Task to complete: Starting at the line below holding "left wrist: (80, 170)" and stopping at the line holding "nose: (238, 49)", print every line exactly, both ends included, and leave the rest out.

Records from a data source:
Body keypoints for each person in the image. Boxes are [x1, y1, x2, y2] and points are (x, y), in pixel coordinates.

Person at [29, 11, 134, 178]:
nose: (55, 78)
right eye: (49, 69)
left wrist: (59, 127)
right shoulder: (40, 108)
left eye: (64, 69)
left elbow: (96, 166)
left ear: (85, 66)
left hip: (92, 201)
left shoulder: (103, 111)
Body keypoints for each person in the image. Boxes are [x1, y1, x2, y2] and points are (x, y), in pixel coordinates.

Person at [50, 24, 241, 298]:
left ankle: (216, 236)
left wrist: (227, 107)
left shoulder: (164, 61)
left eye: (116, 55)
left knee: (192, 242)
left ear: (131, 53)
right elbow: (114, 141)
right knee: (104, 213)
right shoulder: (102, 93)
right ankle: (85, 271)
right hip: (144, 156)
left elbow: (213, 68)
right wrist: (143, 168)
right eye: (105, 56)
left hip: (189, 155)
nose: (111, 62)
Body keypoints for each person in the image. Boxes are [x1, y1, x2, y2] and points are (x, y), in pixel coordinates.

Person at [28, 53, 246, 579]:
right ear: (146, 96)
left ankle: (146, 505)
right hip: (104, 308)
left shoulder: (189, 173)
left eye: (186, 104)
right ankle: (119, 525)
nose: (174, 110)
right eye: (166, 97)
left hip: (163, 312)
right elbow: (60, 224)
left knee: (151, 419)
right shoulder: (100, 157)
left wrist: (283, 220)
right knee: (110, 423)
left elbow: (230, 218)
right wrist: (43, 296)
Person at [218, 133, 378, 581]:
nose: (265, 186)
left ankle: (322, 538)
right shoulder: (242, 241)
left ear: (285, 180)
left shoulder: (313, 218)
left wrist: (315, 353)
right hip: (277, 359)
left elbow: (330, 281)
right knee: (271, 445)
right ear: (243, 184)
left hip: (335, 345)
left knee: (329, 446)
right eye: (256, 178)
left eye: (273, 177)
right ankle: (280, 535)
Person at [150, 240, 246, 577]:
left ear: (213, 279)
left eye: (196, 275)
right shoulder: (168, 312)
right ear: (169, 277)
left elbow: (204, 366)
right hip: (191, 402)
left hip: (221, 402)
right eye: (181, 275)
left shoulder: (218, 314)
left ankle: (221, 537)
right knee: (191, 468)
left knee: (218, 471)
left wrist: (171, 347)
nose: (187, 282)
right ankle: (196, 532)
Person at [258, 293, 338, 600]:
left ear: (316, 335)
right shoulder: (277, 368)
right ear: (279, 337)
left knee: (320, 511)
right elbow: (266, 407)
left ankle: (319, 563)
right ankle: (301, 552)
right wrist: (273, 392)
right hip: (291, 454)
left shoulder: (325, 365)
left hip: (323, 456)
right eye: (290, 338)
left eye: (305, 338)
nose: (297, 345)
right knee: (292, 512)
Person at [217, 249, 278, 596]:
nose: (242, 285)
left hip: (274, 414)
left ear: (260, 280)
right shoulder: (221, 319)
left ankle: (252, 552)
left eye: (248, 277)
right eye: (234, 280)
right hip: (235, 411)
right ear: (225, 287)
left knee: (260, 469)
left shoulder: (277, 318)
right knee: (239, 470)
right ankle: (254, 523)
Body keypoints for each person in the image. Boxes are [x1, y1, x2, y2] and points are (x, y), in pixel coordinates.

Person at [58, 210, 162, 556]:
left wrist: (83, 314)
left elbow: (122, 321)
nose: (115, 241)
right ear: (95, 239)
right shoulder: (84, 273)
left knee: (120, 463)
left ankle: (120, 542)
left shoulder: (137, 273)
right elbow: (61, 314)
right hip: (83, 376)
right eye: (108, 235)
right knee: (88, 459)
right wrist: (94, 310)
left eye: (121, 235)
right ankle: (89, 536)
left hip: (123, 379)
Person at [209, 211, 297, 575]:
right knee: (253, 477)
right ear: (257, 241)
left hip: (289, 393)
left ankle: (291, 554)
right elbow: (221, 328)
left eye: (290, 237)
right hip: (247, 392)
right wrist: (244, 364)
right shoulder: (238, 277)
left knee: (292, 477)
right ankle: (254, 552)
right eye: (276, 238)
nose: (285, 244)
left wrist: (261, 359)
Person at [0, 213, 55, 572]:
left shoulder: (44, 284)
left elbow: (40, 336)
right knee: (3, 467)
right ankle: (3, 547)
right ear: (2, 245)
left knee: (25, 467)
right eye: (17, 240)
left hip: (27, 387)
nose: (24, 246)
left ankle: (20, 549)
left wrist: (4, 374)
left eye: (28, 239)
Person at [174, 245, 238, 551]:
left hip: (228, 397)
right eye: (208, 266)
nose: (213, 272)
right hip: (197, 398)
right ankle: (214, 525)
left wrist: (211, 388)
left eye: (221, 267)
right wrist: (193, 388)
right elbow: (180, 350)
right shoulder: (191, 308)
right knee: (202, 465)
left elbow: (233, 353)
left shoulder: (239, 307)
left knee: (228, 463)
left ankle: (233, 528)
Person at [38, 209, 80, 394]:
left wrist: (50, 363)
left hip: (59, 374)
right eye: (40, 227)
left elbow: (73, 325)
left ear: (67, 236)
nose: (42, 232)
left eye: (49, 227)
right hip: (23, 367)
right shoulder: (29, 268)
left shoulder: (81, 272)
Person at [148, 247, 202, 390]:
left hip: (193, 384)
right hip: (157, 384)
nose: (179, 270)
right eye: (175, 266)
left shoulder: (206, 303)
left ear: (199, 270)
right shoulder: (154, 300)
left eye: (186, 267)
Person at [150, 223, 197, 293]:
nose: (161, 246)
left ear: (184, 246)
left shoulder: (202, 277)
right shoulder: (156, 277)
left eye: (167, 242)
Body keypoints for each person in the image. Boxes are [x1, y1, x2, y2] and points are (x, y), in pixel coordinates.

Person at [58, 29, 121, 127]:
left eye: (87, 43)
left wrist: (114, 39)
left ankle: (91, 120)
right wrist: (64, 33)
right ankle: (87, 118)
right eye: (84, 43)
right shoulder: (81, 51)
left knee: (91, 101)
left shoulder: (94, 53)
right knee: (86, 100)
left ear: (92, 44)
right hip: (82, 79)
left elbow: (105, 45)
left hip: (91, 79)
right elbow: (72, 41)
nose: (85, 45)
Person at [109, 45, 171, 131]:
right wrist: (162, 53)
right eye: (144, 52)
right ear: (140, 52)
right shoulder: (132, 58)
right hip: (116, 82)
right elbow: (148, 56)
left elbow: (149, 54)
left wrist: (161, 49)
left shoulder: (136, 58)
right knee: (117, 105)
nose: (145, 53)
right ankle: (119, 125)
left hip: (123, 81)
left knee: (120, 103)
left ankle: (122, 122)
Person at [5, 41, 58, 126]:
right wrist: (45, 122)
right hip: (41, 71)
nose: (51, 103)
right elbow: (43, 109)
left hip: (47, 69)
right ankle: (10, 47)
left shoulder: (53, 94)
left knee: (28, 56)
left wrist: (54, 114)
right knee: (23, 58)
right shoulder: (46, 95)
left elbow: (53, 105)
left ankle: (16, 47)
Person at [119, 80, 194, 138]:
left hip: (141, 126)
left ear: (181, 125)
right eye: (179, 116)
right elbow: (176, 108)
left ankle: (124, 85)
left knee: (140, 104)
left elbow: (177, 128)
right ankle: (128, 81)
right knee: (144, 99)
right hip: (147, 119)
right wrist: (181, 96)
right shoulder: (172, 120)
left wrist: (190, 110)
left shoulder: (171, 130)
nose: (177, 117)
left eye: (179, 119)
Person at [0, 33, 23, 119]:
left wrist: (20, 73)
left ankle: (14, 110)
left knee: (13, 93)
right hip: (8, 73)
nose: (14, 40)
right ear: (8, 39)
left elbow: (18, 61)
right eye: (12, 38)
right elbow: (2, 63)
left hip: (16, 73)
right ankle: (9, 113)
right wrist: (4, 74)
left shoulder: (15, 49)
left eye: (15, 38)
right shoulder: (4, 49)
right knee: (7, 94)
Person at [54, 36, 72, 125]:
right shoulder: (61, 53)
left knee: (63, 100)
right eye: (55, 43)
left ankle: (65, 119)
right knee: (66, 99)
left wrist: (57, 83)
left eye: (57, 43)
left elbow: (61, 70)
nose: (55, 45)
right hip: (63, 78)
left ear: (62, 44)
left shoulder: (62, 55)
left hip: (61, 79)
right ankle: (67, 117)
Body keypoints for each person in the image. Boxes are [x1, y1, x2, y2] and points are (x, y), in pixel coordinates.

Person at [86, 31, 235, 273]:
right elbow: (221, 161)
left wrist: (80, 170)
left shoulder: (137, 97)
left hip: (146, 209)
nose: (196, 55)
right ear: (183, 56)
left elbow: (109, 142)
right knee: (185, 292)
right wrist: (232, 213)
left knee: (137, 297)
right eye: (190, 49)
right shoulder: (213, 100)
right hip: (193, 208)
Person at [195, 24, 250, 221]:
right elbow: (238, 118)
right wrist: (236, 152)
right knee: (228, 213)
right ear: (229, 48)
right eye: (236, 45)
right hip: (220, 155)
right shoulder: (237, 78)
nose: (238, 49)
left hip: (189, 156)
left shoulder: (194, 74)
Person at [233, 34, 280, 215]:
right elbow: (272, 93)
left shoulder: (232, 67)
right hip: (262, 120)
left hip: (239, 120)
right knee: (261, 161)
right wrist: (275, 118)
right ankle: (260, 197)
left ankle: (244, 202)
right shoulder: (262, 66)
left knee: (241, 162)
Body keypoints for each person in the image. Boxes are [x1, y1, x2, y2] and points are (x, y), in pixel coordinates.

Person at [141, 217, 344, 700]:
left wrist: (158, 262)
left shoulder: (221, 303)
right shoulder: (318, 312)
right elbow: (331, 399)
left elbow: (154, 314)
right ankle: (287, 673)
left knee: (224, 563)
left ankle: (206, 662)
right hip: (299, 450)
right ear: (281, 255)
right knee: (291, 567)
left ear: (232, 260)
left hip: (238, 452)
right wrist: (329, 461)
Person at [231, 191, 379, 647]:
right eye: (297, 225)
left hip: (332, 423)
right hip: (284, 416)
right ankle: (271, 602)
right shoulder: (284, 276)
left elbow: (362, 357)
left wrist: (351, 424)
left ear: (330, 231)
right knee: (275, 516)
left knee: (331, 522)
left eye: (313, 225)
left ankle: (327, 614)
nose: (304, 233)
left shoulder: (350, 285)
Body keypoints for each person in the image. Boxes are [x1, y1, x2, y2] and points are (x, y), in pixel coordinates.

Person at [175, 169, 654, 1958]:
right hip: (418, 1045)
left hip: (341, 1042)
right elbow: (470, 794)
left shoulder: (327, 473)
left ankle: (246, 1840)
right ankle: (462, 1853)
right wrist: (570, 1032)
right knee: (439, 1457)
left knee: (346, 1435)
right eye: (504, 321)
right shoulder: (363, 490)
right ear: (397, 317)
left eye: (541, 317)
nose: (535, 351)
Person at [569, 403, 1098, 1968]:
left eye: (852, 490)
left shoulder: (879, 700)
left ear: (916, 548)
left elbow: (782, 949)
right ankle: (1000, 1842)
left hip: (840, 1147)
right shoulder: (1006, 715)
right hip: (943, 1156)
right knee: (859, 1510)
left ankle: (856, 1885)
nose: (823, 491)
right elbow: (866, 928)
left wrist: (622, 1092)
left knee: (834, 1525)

Reply to the exercise:
left wrist: (80, 170)
left shoulder: (137, 97)
left hip: (146, 209)
nose: (196, 55)
right ear: (183, 56)
left elbow: (109, 142)
right knee: (185, 292)
right wrist: (232, 213)
left knee: (137, 297)
right eye: (190, 49)
right shoulder: (213, 100)
right hip: (193, 208)
Person at [195, 24, 250, 221]:
right elbow: (238, 118)
right wrist: (236, 152)
right knee: (228, 213)
right ear: (229, 48)
right eye: (236, 45)
right hip: (220, 155)
right shoulder: (237, 78)
nose: (238, 49)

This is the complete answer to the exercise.